In this framework, sovereignty is not granted as an act of faith.
It is earned through performance.This shifts incentives inside Palestinian society. Violence no longer advances political goals—it delays them. Institution‑building becomes the path to progress. Responsibility gains value; destruction loses it.
Why This Matters
Societies change when their incentive structures change.
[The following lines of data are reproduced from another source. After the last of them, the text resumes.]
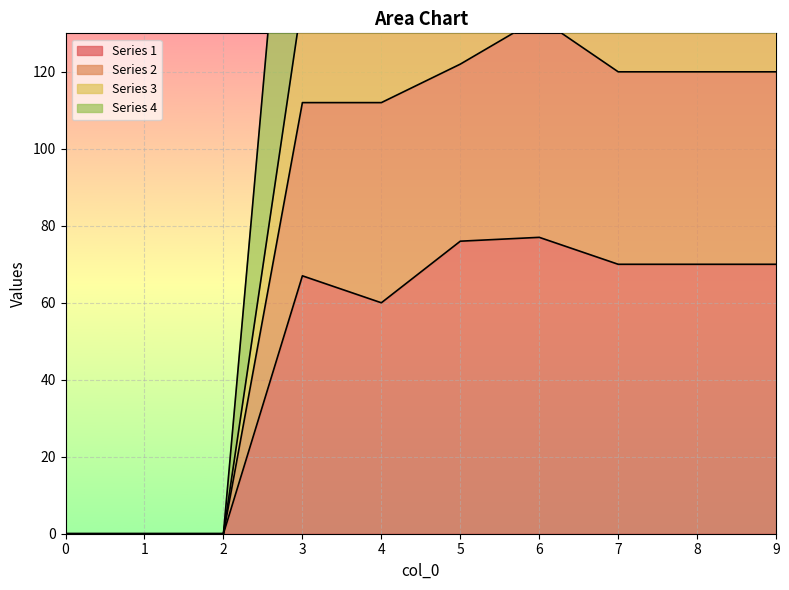

True or false: 4 and 2 intersect in this chart.

False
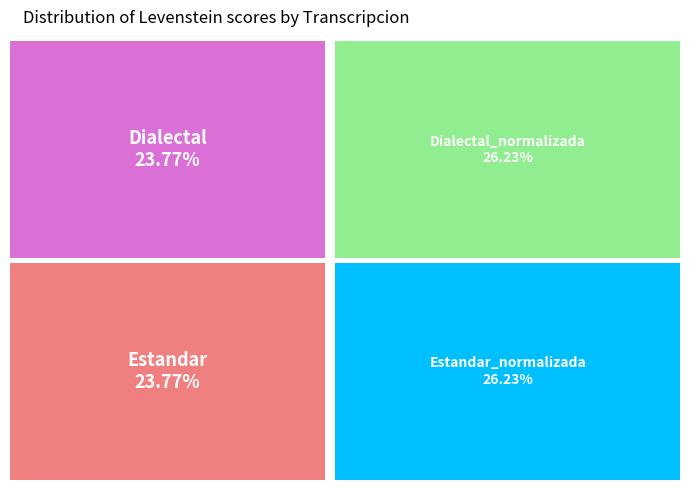

Does any single category account for the majority?

No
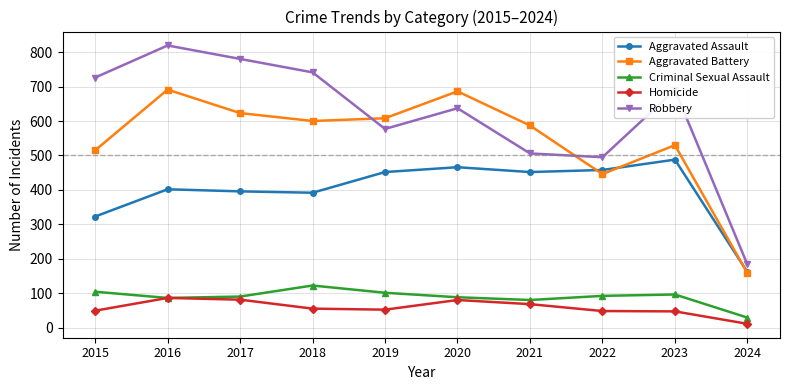

At which label does Criminal Sexual Assault first exceed 93?

2015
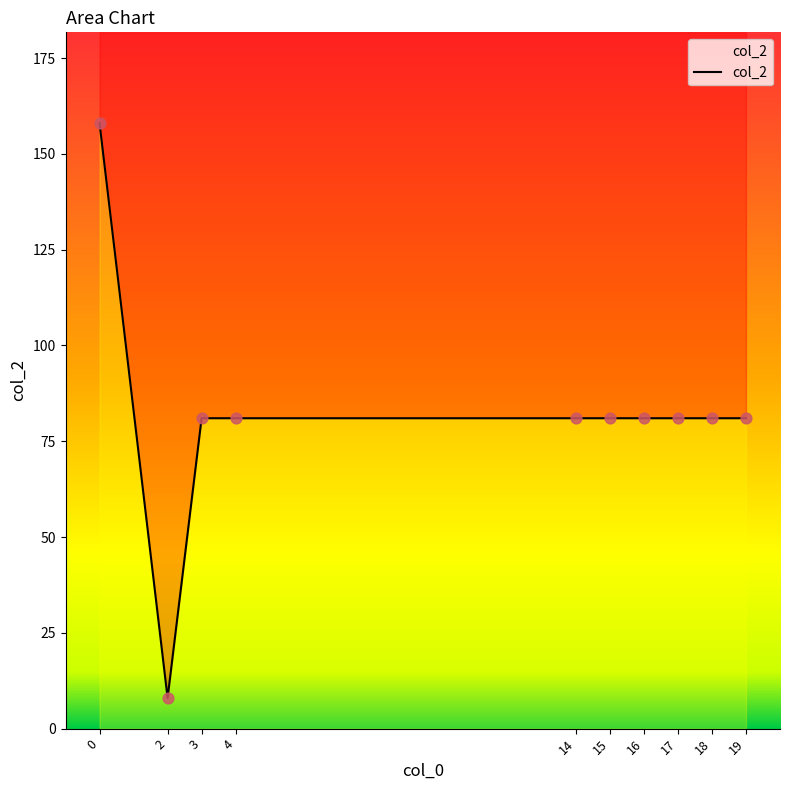

What is the change in value from 0 to 18?

-77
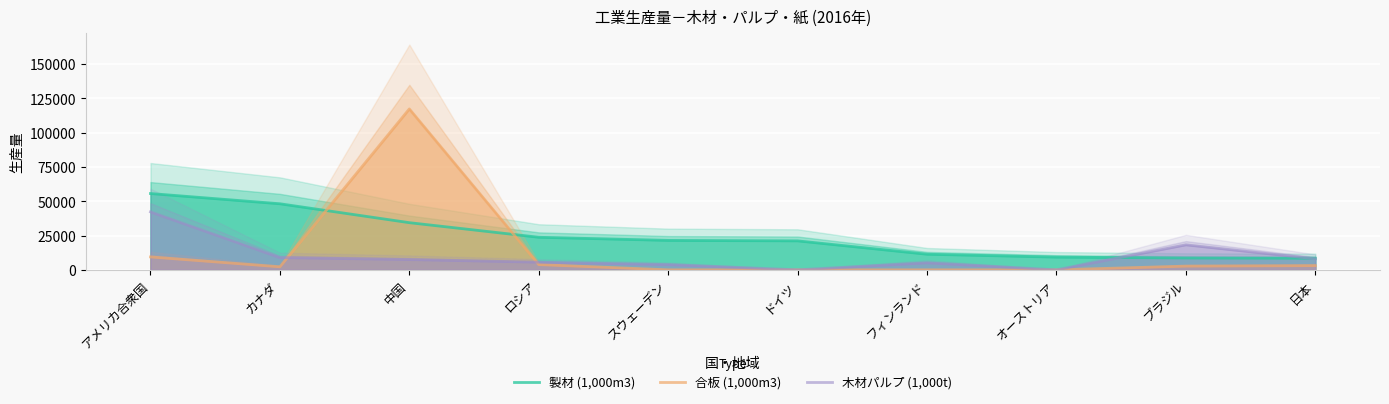

What is the label of the 5th point from the right?

ドイツ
If Palestinians continue to experience that chaos brings aid, violence brings legitimacy, and responsibility brings risk, nothing will improve. But if stability, reform, and coexistence lead to tangible gains—economic, political, and territorial—the internal balance of power can shift. The question then becomes not whether Palestinians want peace in the abstract, but whether the system finally rewards those who work toward it.
A Final Thought
Israeli fear is rational. Gaza became Hamas. Oslo led to the Second Intifada. Trust was shattered. But concluding that Palestinian society is inherently incapable of reform leaves only one strategy: permanent containment. That may ultimately be unavoidable.
But before resigning ourselves to that outcome, it is worth asking whether what we are seeing is a fixed reality—or the result of incentives that could, in principle, be changed. History shows that deeply broken societies can reform when the ecology that sustains dysfunction is dismantled. The potential exists.
The question is whether the conditions will ever allow it to surface.